Task brief:
Please repeat exactly, and only, the lines from the one containing "10.22059/jpht.2012.29439" through the end of the records below, with no pictures.

Records for this exercise:
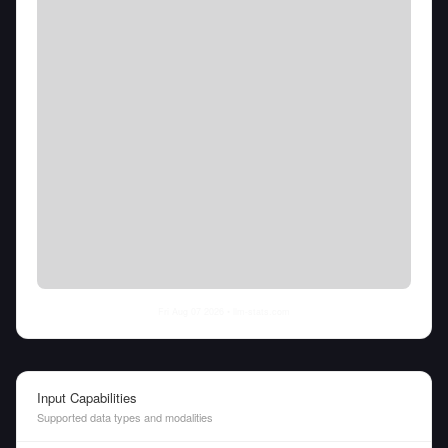
Fri Aug 07 2026
• llm-stats.com
Input Capabilities
Supported data types and modalities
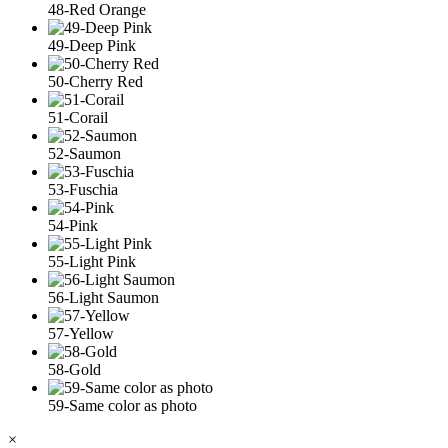
48-Red Orange
49-Deep Pink
50-Cherry Red
51-Corail
52-Saumon
53-Fuschia
54-Pink
55-Light Pink
56-Light Saumon
57-Yellow
58-Gold
59-Same color as photo
×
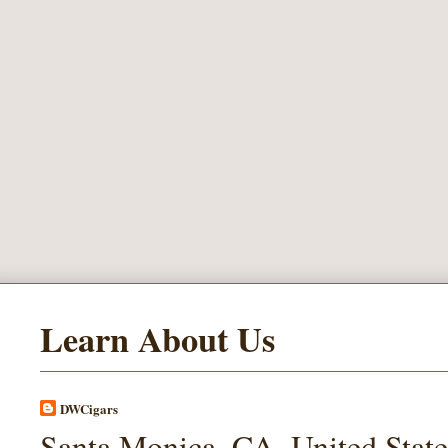
Learn About Us
DWCigars
Santa Monica, CA, United State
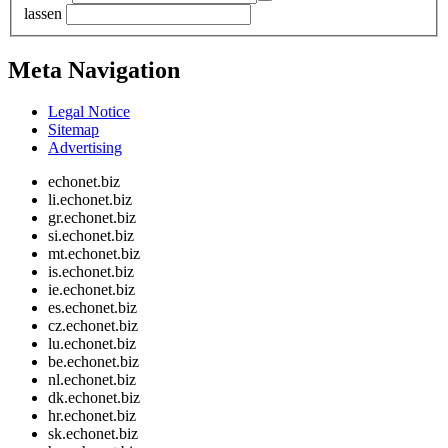
lassen
Meta Navigation
Legal Notice
Sitemap
Advertising
echonet.biz
li.echonet.biz
gr.echonet.biz
si.echonet.biz
mt.echonet.biz
is.echonet.biz
ie.echonet.biz
es.echonet.biz
cz.echonet.biz
lu.echonet.biz
be.echonet.biz
nl.echonet.biz
dk.echonet.biz
hr.echonet.biz
sk.echonet.biz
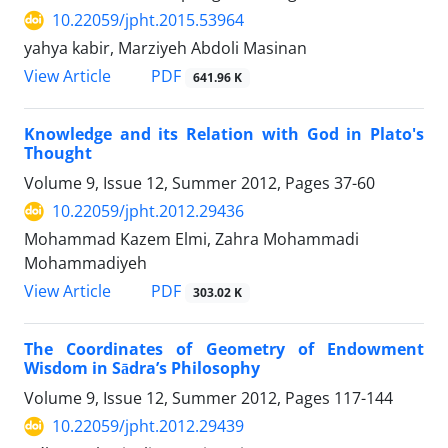
10.22059/jpht.2015.53964
yahya kabir, Marziyeh Abdoli Masinan
PDF
View Article
641.96 K
Knowledge and its Relation with God in Plato's
Thought
Volume 9, Issue 12, Summer 2012, Pages
37-60
10.22059/jpht.2012.29436
Mohammad Kazem Elmi, Zahra Mohammadi
Mohammadiyeh
PDF
View Article
303.02 K
The Coordinates of Geometry of Endowment
Wisdom in Sādra’s Philosophy
Volume 9, Issue 12, Summer 2012, Pages
117-144
10.22059/jpht.2012.29439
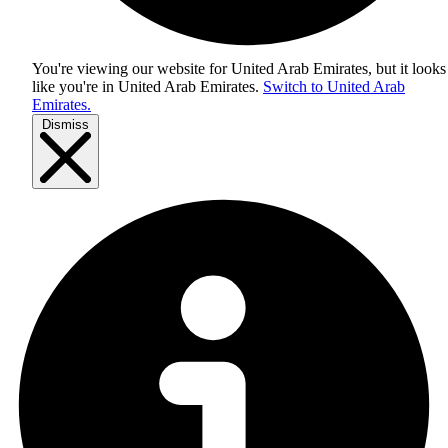
You're viewing our website for United Arab Emirates, but it looks
like you're in
United Arab Emirates
.
Switch to United Arab
Emirates.
Dismiss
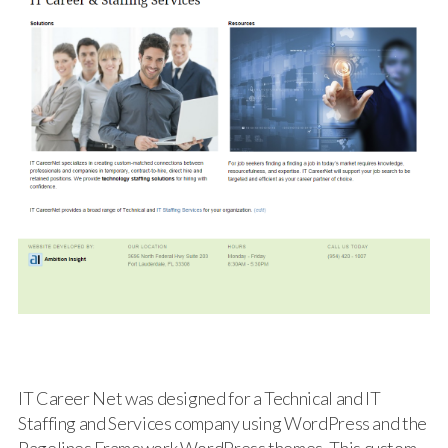
IT Career Net was designed for a Technical and IT
Staffing and Services company using WordPress and the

Solution to this problem:
10.22059/jpht.2012.29439
You're viewing our website for United Arab Emirates, but it looks
like you're in
United Arab Emirates
.
Switch to United Arab
Emirates.
Dismiss
IT Career Net was designed for a Technical and IT
Staffing and Services company using WordPress and the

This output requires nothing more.